I have been working on using “I” instead of you, or we, or us when making statements.  A few weeks ago in class the instructor called me out for using we instead of I.  She said “don’t speak for me, speak for yourself.  If you are going to make a statement, then own it.”  And that really has stuck with me. And I will say she follows her own lead.  She is my Reverend and yesterday in her sermon she corrected herself.  She started a statement, said we, and then said no, I, I will own this. So that really supported the work around this.

And it is work.  I keep catching myself using we, or people, or they, or us.  Anything to not own the statement.  Anything to not stand behind it all alone by myself.  But really, I don;t get to speak for you or for us.  I speak for myself and that is all.  Unless you come to me and say can you speak for us and make an agreement, than anything I say is an assumption. Never assume…which Agreement is that?  Number 3 I think.

(Collected data)
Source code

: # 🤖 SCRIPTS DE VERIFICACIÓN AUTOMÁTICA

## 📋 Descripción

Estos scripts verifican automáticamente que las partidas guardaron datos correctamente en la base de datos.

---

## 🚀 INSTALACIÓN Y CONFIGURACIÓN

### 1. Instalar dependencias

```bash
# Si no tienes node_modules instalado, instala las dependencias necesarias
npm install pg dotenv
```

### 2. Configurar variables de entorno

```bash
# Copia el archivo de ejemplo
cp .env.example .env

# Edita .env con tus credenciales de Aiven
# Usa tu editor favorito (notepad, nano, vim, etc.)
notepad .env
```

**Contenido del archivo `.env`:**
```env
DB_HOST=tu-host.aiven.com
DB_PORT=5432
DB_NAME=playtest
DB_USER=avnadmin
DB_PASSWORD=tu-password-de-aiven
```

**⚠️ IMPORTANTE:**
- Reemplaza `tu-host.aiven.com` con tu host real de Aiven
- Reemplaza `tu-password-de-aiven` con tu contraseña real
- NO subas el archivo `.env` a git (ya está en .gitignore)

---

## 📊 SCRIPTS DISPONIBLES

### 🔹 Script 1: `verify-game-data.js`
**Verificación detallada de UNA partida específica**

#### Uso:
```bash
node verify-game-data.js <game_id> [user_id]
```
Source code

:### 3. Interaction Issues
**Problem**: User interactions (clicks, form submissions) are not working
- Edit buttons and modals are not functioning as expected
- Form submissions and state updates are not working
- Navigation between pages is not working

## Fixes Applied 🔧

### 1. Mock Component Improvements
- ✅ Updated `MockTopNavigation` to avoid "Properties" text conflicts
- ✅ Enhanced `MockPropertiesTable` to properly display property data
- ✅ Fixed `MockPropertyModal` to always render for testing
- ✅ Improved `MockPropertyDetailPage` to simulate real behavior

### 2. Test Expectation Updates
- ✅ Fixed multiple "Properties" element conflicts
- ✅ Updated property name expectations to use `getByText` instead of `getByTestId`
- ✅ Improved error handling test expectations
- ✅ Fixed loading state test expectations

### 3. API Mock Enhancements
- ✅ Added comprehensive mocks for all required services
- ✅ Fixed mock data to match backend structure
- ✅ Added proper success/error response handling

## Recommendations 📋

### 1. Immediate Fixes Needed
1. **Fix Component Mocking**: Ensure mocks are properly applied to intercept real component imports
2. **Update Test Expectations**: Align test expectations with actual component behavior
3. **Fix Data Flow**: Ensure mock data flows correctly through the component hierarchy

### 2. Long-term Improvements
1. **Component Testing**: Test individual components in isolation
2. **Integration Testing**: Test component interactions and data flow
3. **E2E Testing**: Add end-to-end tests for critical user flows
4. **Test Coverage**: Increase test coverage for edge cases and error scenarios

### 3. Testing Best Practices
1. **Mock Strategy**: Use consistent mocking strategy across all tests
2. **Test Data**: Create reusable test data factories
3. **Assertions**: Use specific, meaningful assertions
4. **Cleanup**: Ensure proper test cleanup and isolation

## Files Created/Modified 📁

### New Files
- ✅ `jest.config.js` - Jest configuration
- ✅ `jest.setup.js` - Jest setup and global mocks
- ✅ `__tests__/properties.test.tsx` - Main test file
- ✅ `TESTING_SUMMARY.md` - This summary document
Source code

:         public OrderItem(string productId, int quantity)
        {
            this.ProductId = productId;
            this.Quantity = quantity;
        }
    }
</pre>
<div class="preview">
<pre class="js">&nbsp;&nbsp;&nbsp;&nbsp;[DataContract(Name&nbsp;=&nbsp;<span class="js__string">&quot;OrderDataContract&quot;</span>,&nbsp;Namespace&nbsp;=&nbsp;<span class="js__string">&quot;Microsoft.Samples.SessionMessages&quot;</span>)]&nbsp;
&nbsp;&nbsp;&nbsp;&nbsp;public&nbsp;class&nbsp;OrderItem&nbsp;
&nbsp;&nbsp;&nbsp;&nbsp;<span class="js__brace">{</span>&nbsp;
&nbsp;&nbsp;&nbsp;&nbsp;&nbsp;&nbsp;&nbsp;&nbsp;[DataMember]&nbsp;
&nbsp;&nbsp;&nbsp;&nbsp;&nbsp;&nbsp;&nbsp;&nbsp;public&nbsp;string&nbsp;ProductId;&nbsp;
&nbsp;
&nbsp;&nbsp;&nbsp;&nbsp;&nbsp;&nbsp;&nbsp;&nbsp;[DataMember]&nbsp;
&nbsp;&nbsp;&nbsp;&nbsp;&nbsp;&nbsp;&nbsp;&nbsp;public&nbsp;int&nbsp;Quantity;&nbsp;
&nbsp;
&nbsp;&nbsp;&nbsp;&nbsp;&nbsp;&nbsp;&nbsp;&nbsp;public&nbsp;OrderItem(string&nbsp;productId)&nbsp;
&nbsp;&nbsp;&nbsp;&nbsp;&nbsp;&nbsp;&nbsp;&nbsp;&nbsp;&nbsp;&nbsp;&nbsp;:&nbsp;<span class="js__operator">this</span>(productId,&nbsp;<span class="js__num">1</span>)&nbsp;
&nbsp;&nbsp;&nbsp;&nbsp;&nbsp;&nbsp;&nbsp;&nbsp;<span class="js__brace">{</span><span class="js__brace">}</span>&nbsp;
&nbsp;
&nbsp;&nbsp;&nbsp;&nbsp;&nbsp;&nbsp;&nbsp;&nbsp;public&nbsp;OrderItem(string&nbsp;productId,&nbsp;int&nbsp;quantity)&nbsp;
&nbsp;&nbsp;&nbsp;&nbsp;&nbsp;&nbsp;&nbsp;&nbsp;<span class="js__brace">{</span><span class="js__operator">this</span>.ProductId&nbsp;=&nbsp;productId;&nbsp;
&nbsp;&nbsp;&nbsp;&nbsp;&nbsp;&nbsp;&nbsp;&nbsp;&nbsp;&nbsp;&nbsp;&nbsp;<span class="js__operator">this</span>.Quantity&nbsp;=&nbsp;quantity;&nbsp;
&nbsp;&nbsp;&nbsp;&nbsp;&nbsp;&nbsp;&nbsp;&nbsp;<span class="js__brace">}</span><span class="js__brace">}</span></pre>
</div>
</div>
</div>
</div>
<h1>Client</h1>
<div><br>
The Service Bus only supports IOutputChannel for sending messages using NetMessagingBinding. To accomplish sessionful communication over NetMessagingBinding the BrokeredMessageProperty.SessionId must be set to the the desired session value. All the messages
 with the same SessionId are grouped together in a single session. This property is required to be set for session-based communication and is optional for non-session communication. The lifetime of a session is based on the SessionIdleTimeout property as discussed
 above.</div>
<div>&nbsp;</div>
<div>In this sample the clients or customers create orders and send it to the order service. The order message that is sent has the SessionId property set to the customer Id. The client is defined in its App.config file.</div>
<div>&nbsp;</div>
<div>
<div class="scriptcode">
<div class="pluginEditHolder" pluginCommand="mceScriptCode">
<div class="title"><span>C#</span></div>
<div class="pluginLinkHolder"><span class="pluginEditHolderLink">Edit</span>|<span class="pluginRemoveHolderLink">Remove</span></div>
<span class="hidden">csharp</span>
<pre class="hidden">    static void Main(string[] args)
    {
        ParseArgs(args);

→ **Study questions**:
#1 In the passage on using "I" in statements, what else is the instructor to the writer besides being the class instructor?
#2 Summarize the passage on using "I" in statements in two sentences.

→ **Outputs in order**:
#1 She is the writer's Reverend.

#2 After an instructor told the writer, "don't speak for me, speak for yourself," the writer began working on saying "I" instead of "we," "us," or "you," and saw the instructor, who is also the writer's Reverend, correct herself the same way in a sermon. The writer still catches the habit of avoiding ownership of statements and holds that, without an agreement to speak for others, anything said on their behalf is an assumption.